● TEXT:
○ ○ ○ ○

Business modeling typically focuses on designing and testing new services or products to answer a crucial, ongoing question: How can the enterprise revise or reinvent its strategy for greater marketplace success? In short, business modeling deals mainly with external customers. Business Modeling for the Rest of Us

The external customer focus makes perfect sense. But most established organizations devote fewer resources to business model design and testing and far more resources to business model execution.

This execution is handled mainly by employees, all of who ultimately owe their livelihoods to external customers. Yet many employees — especially those working in areas such as accounting, IT, human resources, administration, finance, logistics, or research — have little or no direct contact with external customers. How, then, can such employees best understand to whom they ultimately deliver value?

By grasping the enterprise business model.

That’s why we’re convinced all employees should undergo basic business model training. And we’re convinced such training should cover both the enterprise model and the employee’s role in its execution.

○ ○ ○ ○

● DATASET EXTRACT:
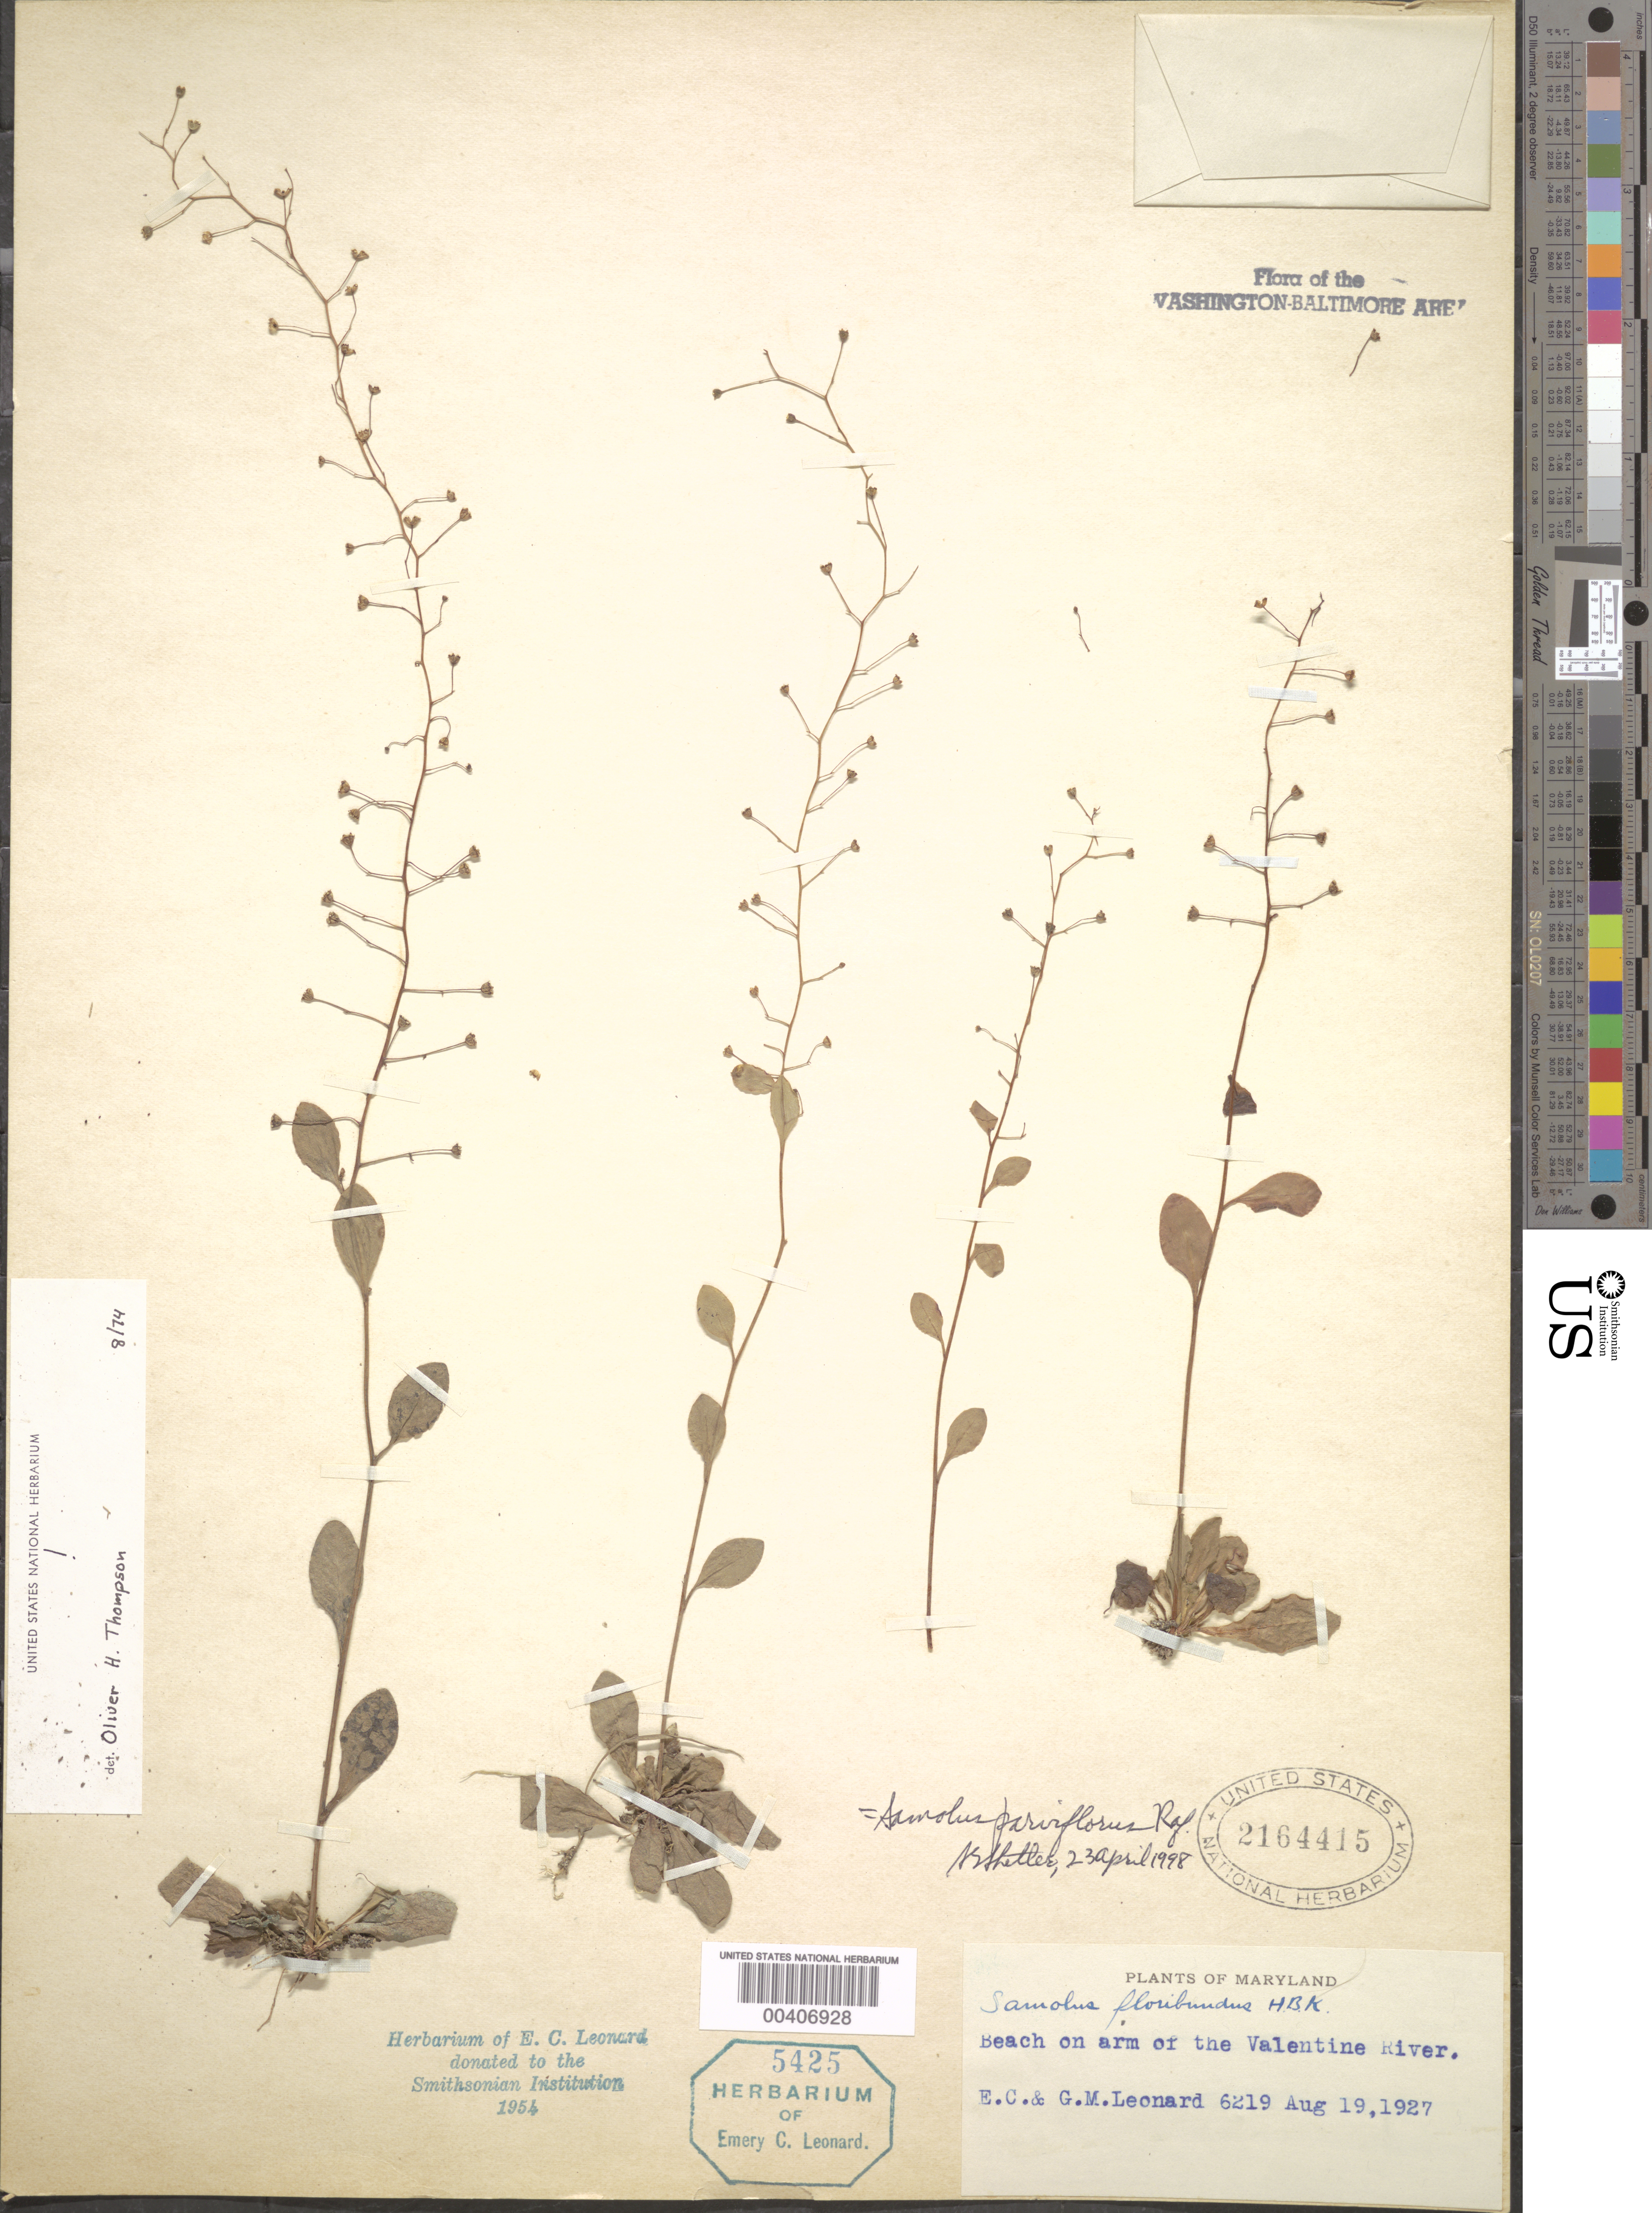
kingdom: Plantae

○ ○ ○ ○

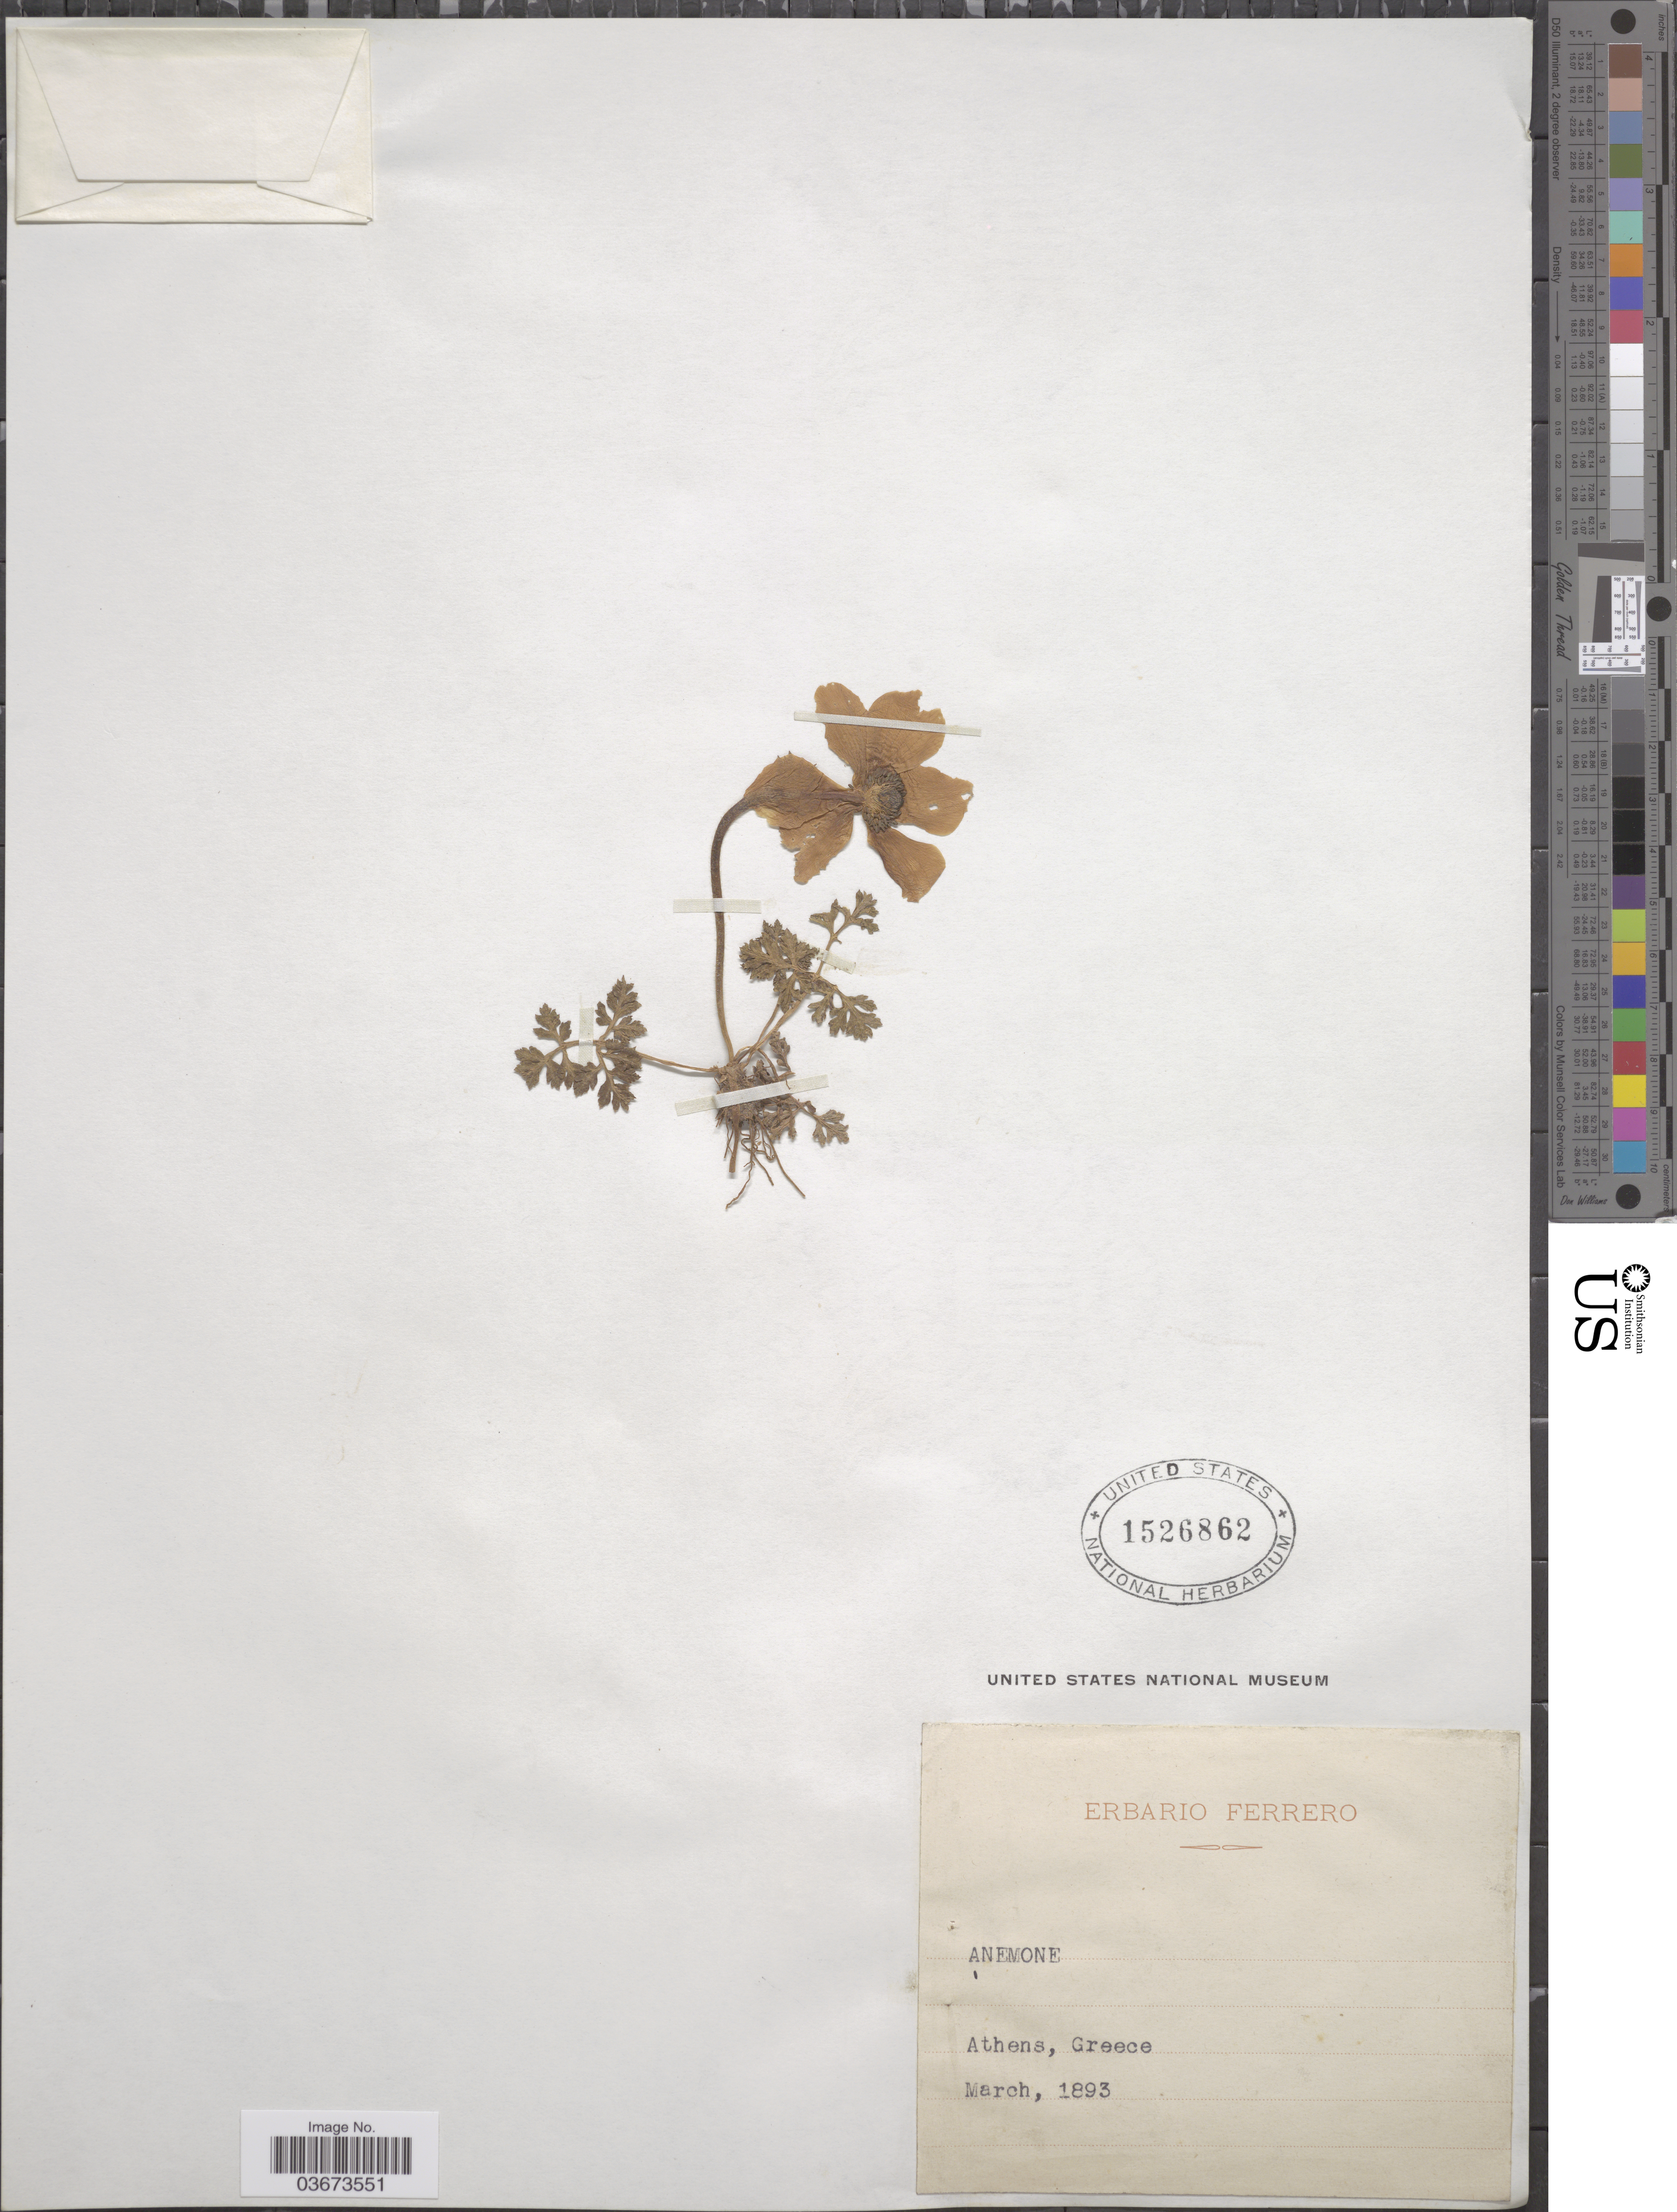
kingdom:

○ ○ ○ ○

● EXERCISES TO COMPLETE:
1. In the business modeling text, what do most established organizations devote far more resources to than business model design and testing?
2. Extend the text on business modeling for employees onward from its final sentence.

● THE REPLIES:
1. Business model execution.

2.
An employee’s role in executing an enterprise model is defined by a personal business model. So once a valid enterprise model is ready to execute, the focus naturally shifts toward ordinary employees — the rest of us.

If we see organizations as living systems rather than mere economic machines, we recognize that employees deserve opportunities to develop their talents and pursue their aspirations while executing the enterprise model. Organizations are living systems!

Personal business models are in that sense fractals of the enterprise model. We might say that the shift from business model design and testing to business model execution results in a parallel shift in focus from the external to the internal environment.

Such an external-to-internal shift is being recognized by more and more community members, who are eager to adopt personal business modeling techniques in teams, workgroups, divisions, or across the enterprise. So in future posts, we’ll focus more on using personal business modeling techniques in teams and other enterprise units.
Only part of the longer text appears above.